Executive orders: from droughts to blizzards with some opiates in between
Last month, we gave ourselves a new tool to keep an ongoing watch on what executive orders governors are signing. It’s an interactive map that we created (with the help of our son, Ben Greene), with links to executive orders for all the states. (Well, almost. We couldn’t find good links for Kentucky or West Virginia.) We’ve shared the map with our readers and you can find it in our Resources section. And now, we’re planning to add a regular feature to the B&G Report on our website to help readers keep track of some of the more interesting and important of these orders — many of which often go ignored by the public and the press.
Right now, even as we’re watching an alarming blizzard outside our window in Manhattan, weather emergencies are getting lots of ink out of governors’ pens. At least two governors – in New Jersey and Virginia – signed executive orders yesterday declaring states of emergency due to the storm which was projected to drop loads of snow through the Northeast, stretching south to Virginia. We expect more executive orders to come from neighboring governors through the day.
Weather emergencies are the most common reason for governors to sign executive orders. In addition to the ones stemming from today’s storm, in February and early March, governors signed orders relating to flooding (North Dakota), drought and/or wildfires (Oklahoma and Kansas) and snow or other severe weather (California, Missouri, Montana).
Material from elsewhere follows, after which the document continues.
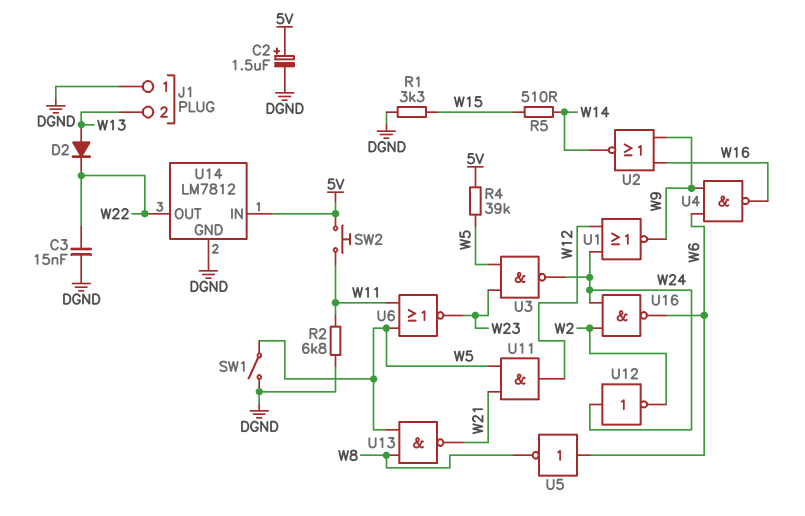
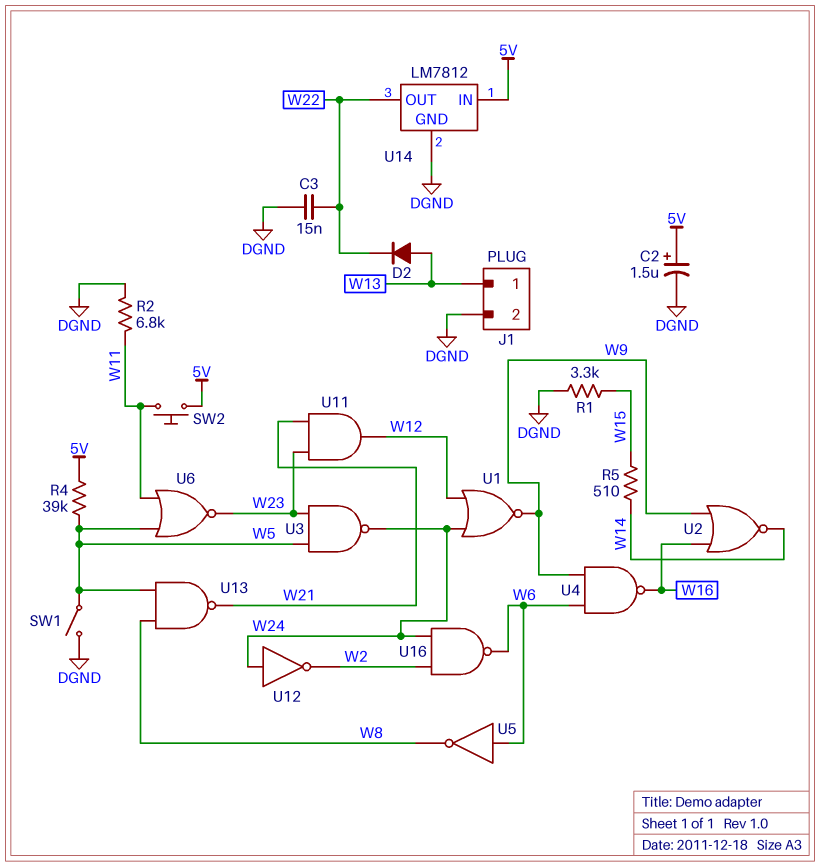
J1 pin 1: DGND -> W13
J1 pin 2: W13 -> DGND
U11: AND (in W5, in W21, out W12) -> AND (in W21, in W23, out W12)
But proclamations related to weather are just the beginning. Executive orders are commonly used to address policy issues and improve management. We took a look at all of the links in the last few days and came up with the following observations.
A number of executive orders signed in the last month and a half established new task forces or study commissions. These included the “Grocery Tax Task Force” in Alabama, established on February 22 by Gov. Robert Bentley; the “Government Efficiency & Accountability Review (GEAR) Board, established by Delaware Gov. John C. Carney Jr., on February 16th; the Black Advisory Commission, set up on February 23rd by Massachusetts Gov. Charlie Baker and the Two-Generation Family Economic Security Commission and Pilot Program, created by Maryland Gov. Larry Hogan on March 9th.
A few dealt with new government positions or other management initiatives. One example is Michigan Gov. Rick Snyder’s March 8 executive order, which established a Homeland Security Advisor and created the Michigan Homeland Protection Board. That same day, Wisconsin Gov. Scott Walker signed an executive order “promoting open and transparent government through continued implementation of best practices and performance dashboards.”
Two executive orders appeared to directly address White House actions. As we mentioned in our February 13th post, Gov. Kate Brown in Oregon, signed an order on February 2, “Renewing Oregon’s commitment to protecting its immigrant, refugee and religious minority residents.” On February 23, Connecticut Gov. Dannel Malloy signed an order affirming “the protection of students from discrimination based on sex, including gender identity or expression.”
Several Governors either reiterated their concern or joined the growing list of chief executives who have used executive orders to help combat substance abuse. On February 16, Alaska Gov. Bill Walker used an administrative order to “outline a plan to address the heroin and opioid epidemics and overdose related deaths.” On March 1, Gov. Hogan followed up on his January creation of an interagency heroin and opioid coordinating council by declared a “State of Emergency within the entire state of Maryland, “regarding the heroin, opioid and Fentanyl overdose Crises.”
A few other February and early March executive orders we found interesting:
An executive order signed by new Gov. Eric Holcomb in Indiana declaring and then extending a “disaster emergency” in East Chicago due to “certain lead conditions in a portion of East Chicago” and concerns about slightly elevated blood lead levels found in 18 children under the age of 8.
A series of executive orders in New York assigning special prosecutors to investigate and prosecute the deaths of civilians by law enforcement officers
An executive order appointing several retired justices to lead an “Independent Review of Security Issues” at the Delaware Correctional Facility, signed by Delaware Gov. Carney.